Computer freaks go dingle dangle dongle:
Understanding ‘Geek’ mythology
Gaston de Rosayro
Personal-computer makers and their ‘geeks’, also known as computer
freaks, are really discovering that it’s still a low-tech world out
there. While they are finally having great success selling PCs (that’s
Personal Computers to hopelessly ignorant non-geeks), they now have to
deal with people to who monitors and disk drives are as foreign as
another language. I must admit, though that I’m a technological retard
in the age of Cyber Civilisation. I’m unfit to be a part of an elite
sub-culture and am certain to be hounded out of the new enlightened
‘geek’ society.
To the uninitiated, computer parlance may sound a bewildering
complexity of the most fanciful terms and phrases. |
For one thing this computer ‘geek’ jargon is all Greek to me but far
worse to many others who are totally illiterate when it comes to
comprehending the technical gobbledegook. To the uninitiated, computer
parlance may sound a bewildering complexity of the most fanciful terms
and phrases. It may prove mind-boggling at the beginning but
comprehension soon dawns on those determined to learn its bizarre
terminology.
Perhaps I could offer a few tips to the totally ignorant on the slang
that certainly has nothing to do with my dear aunt Rhonda’s lingo in
Bingo. Besides it is often sated with seemingly ever-so suggestive terms
which sometimes abound with shades of double entendre.
To begin with the basics, the Internet is not a cafeteria where
workers put their hair and a Mouse Pad has absolutely nothing to do with
where Disney’s Mickey and Minnie live. One incurable moron thought that
a Keyboard was some sort of rack where he was supposed to hang the keys
so the wife could find them.
Be aware that a Laptop is not necessarily a place where grandkids or
sexy willing secretaries are allowed to park themselves.
A poor geek found himself in a real domestic blitz situation and had
to explain to his wife while back-pedalling and parrying a series of
blows that the Diskette he was talking of buying was certainly not a
female disco dancer. It’s quite bewildering really when you suddenly
realize that all of your friends have an @ in their names.

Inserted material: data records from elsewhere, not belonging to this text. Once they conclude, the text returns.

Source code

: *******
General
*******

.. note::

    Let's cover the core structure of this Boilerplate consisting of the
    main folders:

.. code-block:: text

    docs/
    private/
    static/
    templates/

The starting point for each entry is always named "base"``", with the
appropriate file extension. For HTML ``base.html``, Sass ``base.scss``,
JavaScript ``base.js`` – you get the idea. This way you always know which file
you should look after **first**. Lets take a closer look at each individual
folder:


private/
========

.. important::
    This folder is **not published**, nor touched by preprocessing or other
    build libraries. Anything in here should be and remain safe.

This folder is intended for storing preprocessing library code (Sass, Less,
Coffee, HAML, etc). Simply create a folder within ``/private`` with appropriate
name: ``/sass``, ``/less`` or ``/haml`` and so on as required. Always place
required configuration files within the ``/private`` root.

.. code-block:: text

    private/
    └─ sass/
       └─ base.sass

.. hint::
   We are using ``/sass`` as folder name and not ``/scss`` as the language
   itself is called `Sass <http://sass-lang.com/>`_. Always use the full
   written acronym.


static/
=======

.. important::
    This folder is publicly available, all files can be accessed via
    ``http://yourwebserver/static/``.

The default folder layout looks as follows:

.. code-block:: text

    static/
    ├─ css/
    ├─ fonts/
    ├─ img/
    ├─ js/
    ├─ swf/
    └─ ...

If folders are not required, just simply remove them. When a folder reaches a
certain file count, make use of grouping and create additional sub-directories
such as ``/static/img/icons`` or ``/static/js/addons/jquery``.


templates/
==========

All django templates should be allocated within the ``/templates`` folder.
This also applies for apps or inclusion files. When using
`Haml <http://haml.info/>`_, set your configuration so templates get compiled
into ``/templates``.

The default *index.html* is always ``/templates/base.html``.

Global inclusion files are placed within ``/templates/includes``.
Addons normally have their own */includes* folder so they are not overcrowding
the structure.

I told a young woman writer to call the office technician when her
computer crashed. She described the problem and the technician concluded
that the computer needed to be brought in and serviced. He told her to
unplug the power cord and bring it over to his workstation so that he
could fix it. About ten minutes later she showed up at his door with the
power cord in her hand. Believe it not some people can’t figure out the
mouse. One story of woman computer debutante has become part of Geek
mythology.
It appeared she had complained that her mouse was hard to control
with the “dust cover” on. The cover turned out to be the plastic bag the
mouse was packaged in.
More hilarious still was the one related by another technician that
one of his customers held the mouse and pointed it at the screen, all
the while clicking madly as she would a TV remote control. The customer
got no response and the technician had a hard time explaining to her
that that the mouse works only if it’s moved over a flat surface.
For instance I was persuaded to allow the family seamstress to gain
some hands-on experience with my spanking new PC as she had been offered
a job as a manageress of a swank women’s clothing shop.

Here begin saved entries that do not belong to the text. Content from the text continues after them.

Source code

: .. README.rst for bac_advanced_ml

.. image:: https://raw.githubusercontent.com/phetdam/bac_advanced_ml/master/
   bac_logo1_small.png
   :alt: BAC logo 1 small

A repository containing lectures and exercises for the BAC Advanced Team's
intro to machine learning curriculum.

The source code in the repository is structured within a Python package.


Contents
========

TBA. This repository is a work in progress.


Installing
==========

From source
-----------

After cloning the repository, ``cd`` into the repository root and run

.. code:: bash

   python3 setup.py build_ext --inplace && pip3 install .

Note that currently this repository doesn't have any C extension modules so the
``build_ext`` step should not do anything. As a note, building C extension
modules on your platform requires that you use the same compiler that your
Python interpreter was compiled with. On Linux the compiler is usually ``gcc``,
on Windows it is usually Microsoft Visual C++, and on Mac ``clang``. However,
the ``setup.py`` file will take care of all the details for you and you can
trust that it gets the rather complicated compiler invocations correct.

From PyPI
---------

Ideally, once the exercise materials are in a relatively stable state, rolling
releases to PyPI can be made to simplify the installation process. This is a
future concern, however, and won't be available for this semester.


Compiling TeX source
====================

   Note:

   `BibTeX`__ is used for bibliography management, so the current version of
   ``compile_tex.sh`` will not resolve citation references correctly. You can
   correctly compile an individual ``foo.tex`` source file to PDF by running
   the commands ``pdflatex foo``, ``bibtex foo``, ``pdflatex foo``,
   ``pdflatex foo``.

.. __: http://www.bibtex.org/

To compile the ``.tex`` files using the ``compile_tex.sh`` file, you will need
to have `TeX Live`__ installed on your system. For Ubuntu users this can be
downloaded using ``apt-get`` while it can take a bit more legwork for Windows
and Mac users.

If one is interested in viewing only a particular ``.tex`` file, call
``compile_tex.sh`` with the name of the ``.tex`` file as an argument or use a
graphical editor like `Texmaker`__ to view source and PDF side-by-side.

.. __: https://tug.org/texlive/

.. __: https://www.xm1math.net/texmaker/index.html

I told her to go ahead and left her to it and returned a few minutes
later. The exasperated woman, whose only technical experience had been
confined to sewing machines, complained she couldn’t get the computer to
turn on. I asked her what happened when she pushed the power button.
“I’ve pushed and pushed on this foot pedal and nothing happens,” she
replied. “Foot pedal?” I queried.
“Yes,” she said, “this little white foot pedal with the on switch.
“The ‘foot pedal,’ it turned out, was the computer’s mouse.
And a geek looked me quite pityingly when I inquired whether a ‘fatal
error’ made with the e-mail I sent meant that I killed somebody. But I
refused to lose my cool and decided to get even. I asked him quite
innocently whether the Adam and Eve virus is one that takes a couple of
bytes out of his Apple?
He got a bit suspicious when I explained to him confidently that a
Freudian virus is when his computer becomes obsessed with marrying its
own motherboard. He left in a huff only to return with the query: “I
can’t find my dongle anywhere.
I thought I plugged the dongle direct into the back of your PC”.
Revenge is sweet as I spat out at him: “Get out of here you technical
pervert and take your darn dangling dongle along with you!”